Genève (AFP) – Des représentants russes, ukrainiens et américains se réuniront mardi à Genève pour une nouvelle session de négociations visant à mettre un terme à quatre années de conflits en Ukraine. Ces discussions font suite à deux rencontres récentes aux Émirats Arabes Unis, qui n'avaient pas abouti à des résultats significatifs.
Les parties échangeront sur un plan américain présenté il y a quelques mois. Les potentielles concessions territoriales de Kiev en échange de garanties de sécurité occidentales représentent un point central des pourparlers.
Un des principaux points de blocage demeure la situation dans le Donbass, la région industrielle de l'est de l'Ukraine. Moscou exige le retrait des forces ukrainiennes des zones qu'elles occupent encore dans le Donetsk, une demande que Kiev refuse catégoriquement.
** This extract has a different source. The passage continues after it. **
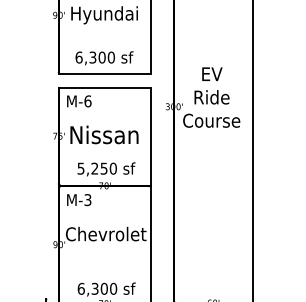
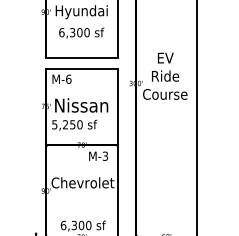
text: (104, 58) -> (81, 33), moved
text: (106, 169) -> (74, 125), moved
text: (79, 200) -> (98, 156), moved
Donald Trump, à l'origine de ces pourparlers diplomatiques, cherche à obtenir une solution pacifique au conflit qui a débuté avec l'invasion russe en février 2022. Dans une déclaration à la presse, il a souligné l'importance d'avancer rapidement vers des négociations formelles.
« L'Ukraine ferait mieux de venir à la table des discussions, et rapidement », a affirmé Trump, notant que la Russie semblait prête à négocier un accord.
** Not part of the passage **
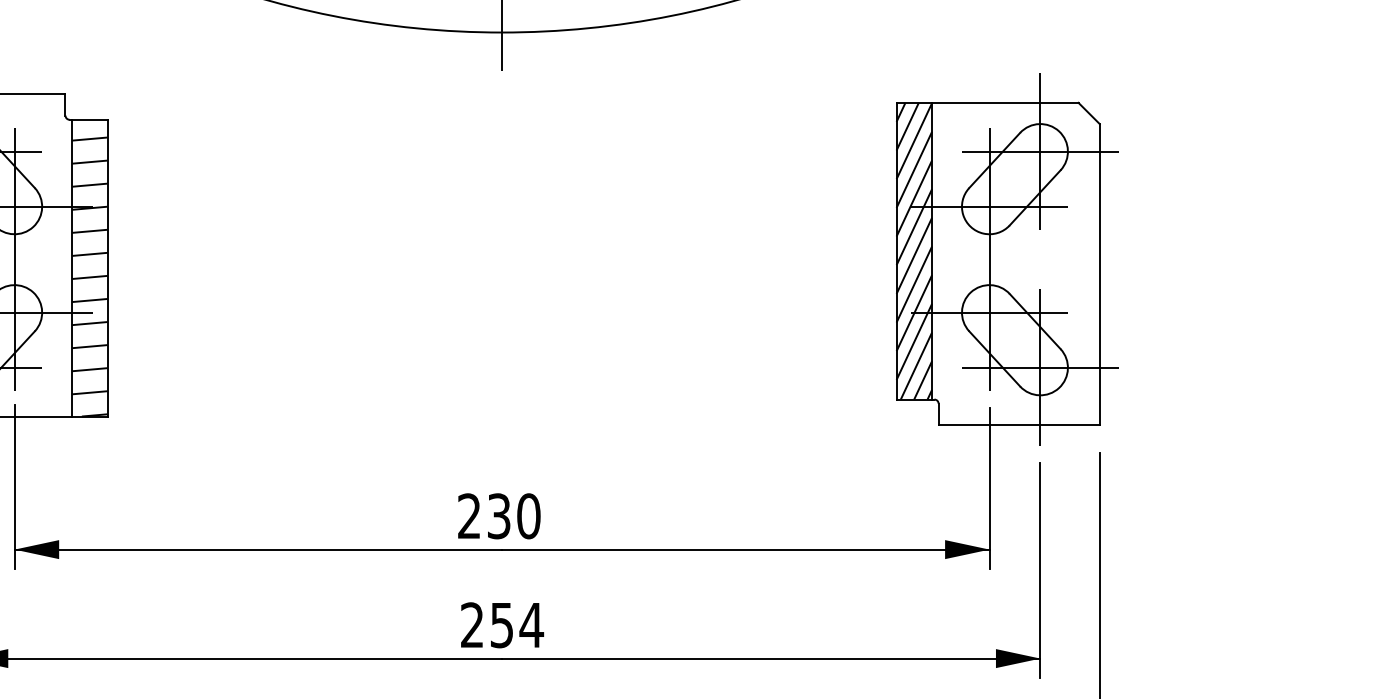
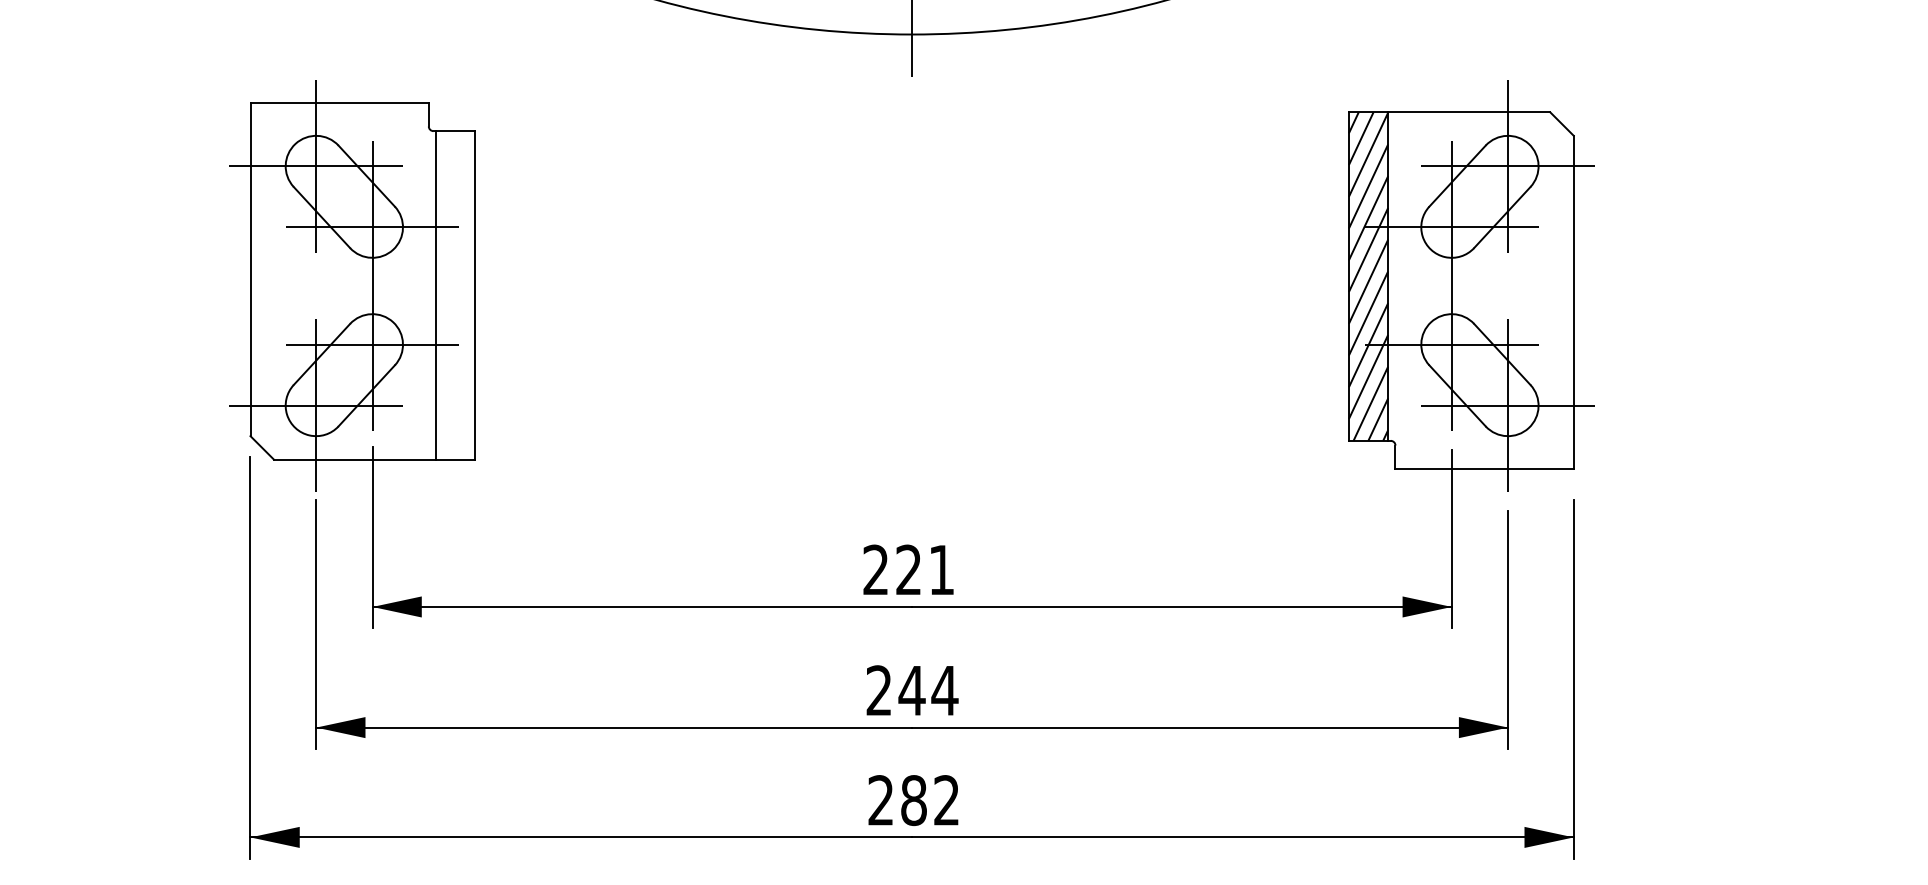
hatch: (89, 276) -> (455, 304), removed
text: (514, 515) -> (925, 569), 230 -> 221
text: (501, 625) -> (911, 691), 254 -> 244

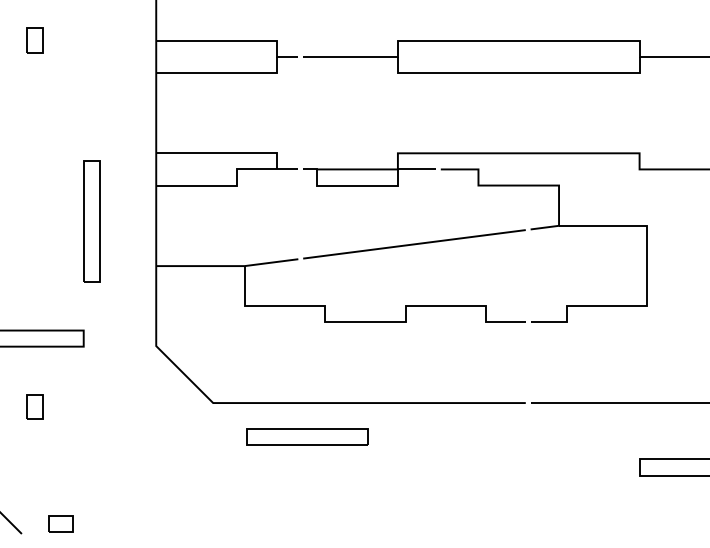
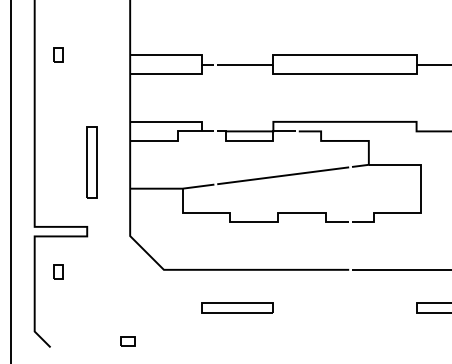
part: (306, 436) -> (237, 307), moved
part: (60, 523) -> (127, 341), moved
Le vice-ministre russe des Affaires étrangères, Sergueï Riabkov, a cependant signalé que « les questions à régler sont vastes » et aucune prédiction sur l'issue des discussions ne pouvant être formulée. Il a précisé que Moscou espérait un accord durable et non simplement une cessation temporaire des hostilités.
Des concessions ukrainiennes sur la table ?
De son côté, Volodymyr Zelensky, le président ukrainien, a exprimé des doutes quant à la sincérité des intentions de négociation du Kremlin. Alors que les forces russes poursuivent leurs bombardements sur l’infrastructure énergétique de l'Ukraine, il a exhorté la communauté internationale à exercer une pression suffisante sur la Russie pour parvenir à une solution durable.
« Ce n'est pas en cédant notre territoire que nous pourrons mettre fin à cette guerre », a-t-il affirmé lors d'une récente intervention, rejetant fermement l'idée d'échanges territoriaux.
Son armée vient de réaliser une contre-offensive significative, ayant récupéré 201 km² de territoire en seulement quelques jours.
Historien et ancien ministre de la Culture, Vladimir Medinski dirigera cette fois la délégation russe, indiquant un champ d'action plus politique qu'auparavant. Le porte-parole du Kremlin, Dmitri Peskov, a confirmé que des sujets plus variés seraient évoqués, y compris les revendications territoriales.
Пока, l'équipe ukrainienne sera dirigée par l’ex-ministre de la Défense Roustem Oumerov, avec la Maison Blanche envoyant Jared Kushner, le gendre de Trump, et Steve Witkoff comme émissaires.
« Les alliés européens sont souvent écartés des négociations, ce qui pourrait être une grave erreur », a averti Zelensky, alors que les espoirs de résultats concrets nourrissent les attentes d’un règlement progressif. Dans un contexte aussi tendu, l'avenir de cette rencontre à Genève créera sans aucun doute des répercussions significatives dans la recherche d'une paix durable.